Edward Hopper au Grand Palais : l’étrangeté du monde

Comment le siècle est-il devenu hopperien ? Comment les plus grands films indépendants américains des vingt dernières années (Mulholland Drive, History of violence, No country for old men, Take shelter, etc.) et l’une des principales séries américaines (Mad men) ont-ils pris une résonance hopperienne ?

Le visiteur de l’exposition au Grand Palais est confronté à une peinture qui paraît d’autant plus neuve que le catalogue raisonné de l’oeuvre d’Edward Hopper (1882-1967) ne compte que 100 tableaux et que la plupart sont détenus dans des collections américaines. L’exposition rend Hopper à la peinture après qu’il ait été autant détourné comme l’un des très grands artistes existentialistes du vingtième siècle, si l’on regroupe dans cette catégorie ceux qui se sont attachés à décrire la solitude de l’homme confronté au silence de Dieu et à la violence des changements apportés par la société industrielle.

L’existentialisme a offert un catalogue d’horizons dans lesquelles chacun peut puiser : recueillement devant l’être de ce qui est (Heidegger), engagement (Sartre), révolte (Camus), féminisme (Beauvoir), frénésie érotique (Henry Miller), confusion des genres (Zweig), recueillement devant l’altérité (Levinas), héroïsme (Merleau-Ponty), pessimisme actif (Foucault), jouissance de lalangue (Lacan)…

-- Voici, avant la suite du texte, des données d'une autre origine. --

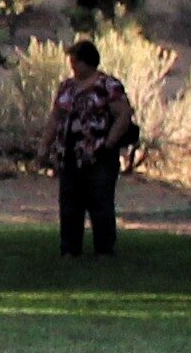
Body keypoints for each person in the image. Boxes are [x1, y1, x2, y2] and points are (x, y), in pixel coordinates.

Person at [49, 38, 136, 259]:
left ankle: (104, 249)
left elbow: (123, 115)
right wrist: (45, 145)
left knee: (100, 202)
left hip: (99, 155)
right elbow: (55, 117)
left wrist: (108, 143)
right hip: (69, 155)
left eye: (75, 61)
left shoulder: (108, 86)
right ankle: (69, 248)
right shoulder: (67, 87)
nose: (72, 66)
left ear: (86, 62)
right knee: (69, 204)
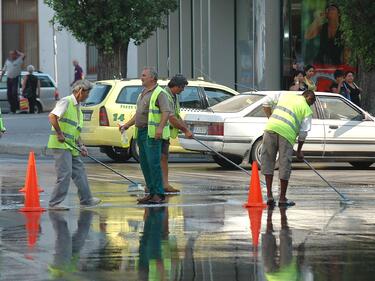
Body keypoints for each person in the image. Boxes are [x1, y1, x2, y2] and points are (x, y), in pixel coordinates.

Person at [47, 79, 101, 210]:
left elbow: (75, 130)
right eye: (87, 94)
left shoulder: (78, 108)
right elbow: (52, 116)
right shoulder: (66, 101)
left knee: (80, 172)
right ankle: (54, 203)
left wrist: (81, 145)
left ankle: (87, 199)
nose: (88, 96)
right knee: (65, 174)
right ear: (80, 91)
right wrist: (59, 133)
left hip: (71, 146)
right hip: (61, 145)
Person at [120, 68, 171, 204]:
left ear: (152, 78)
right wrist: (127, 125)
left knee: (153, 164)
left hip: (152, 133)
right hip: (141, 132)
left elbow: (166, 112)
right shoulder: (142, 93)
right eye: (141, 75)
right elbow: (138, 114)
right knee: (145, 164)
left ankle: (159, 194)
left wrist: (159, 128)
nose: (141, 77)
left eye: (144, 75)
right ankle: (150, 192)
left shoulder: (159, 93)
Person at [261, 90, 316, 207]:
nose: (311, 104)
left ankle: (270, 196)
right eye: (311, 100)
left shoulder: (286, 96)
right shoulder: (306, 110)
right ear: (306, 96)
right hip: (287, 135)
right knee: (284, 164)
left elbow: (266, 102)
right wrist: (299, 151)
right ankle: (282, 198)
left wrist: (270, 118)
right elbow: (303, 133)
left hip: (270, 128)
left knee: (268, 161)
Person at [162, 74, 193, 193]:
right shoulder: (164, 95)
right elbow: (171, 117)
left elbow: (176, 115)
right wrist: (185, 130)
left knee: (163, 159)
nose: (183, 90)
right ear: (177, 86)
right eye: (182, 87)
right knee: (159, 160)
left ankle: (164, 185)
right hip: (158, 132)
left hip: (164, 133)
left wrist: (186, 128)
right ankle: (156, 186)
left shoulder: (173, 96)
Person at [48, 210, 93, 278]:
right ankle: (55, 210)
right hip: (66, 267)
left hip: (62, 269)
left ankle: (55, 210)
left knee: (79, 234)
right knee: (80, 234)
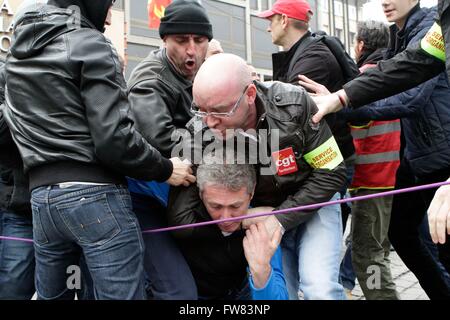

Hopper, admirateur francophile de la peinture de Vallotton et de Degas, nous ramène aux sources de ce mouvement, à l’étonnement devant la puissance de la lumière platonicienne (l’ouvrage ouvert dans Excursion into philosophy pouvant êtreLa républiquedans lequel Platon livre l’allégorie de la caverne, invitant chaque individu à se délivrer des illusions pour affronter le soleil des idées) et la capacité de l’art à retenir un instant le mouvement du monde afin de lever le voile sur ce que nous ne voulons pas voir.

La francophilie du peintre (admirateur de Rimbaud qui lui donne le titre de son tableau Soir bleu d’après le poème Sensation, Vallotton, Degas, etc.) lui a permis de décadrer son regard sur les détails insolites qui étaient susceptibles de retenir l’attention d’un artiste américain du début du XXe siècle, ouvrant la voie à tous les artistes existentialistes américains, particulièrement Hitchcock qui s’inspire de l’inquiétante étrangeté de l’un de ses tableaux de maison pour construire le motel de Norman Bates dans Psychose, et un nombre considérable de cinéastes et photographes contemporains.

L’importance du peintre se mesure par sa maîtrise des couleurs et la force des angles de ses tableaux, le choix d’une dramaturgie en suspens dans laquelle les hommes sont souvent affairés (business, lecture des informations, cigarette…) et les femmes en attente (de conversation amoureuse, de satisfaction spirituelle ou matérielle…). La représentation de la solitude devient un peu mécanique à la fin de sa vie, mais le parcours exceptionnel présenté par le Grand Palais impose la puissance de l’imaginaire le plus influent de l’art américain du XXe siècle avec Andy Warhol.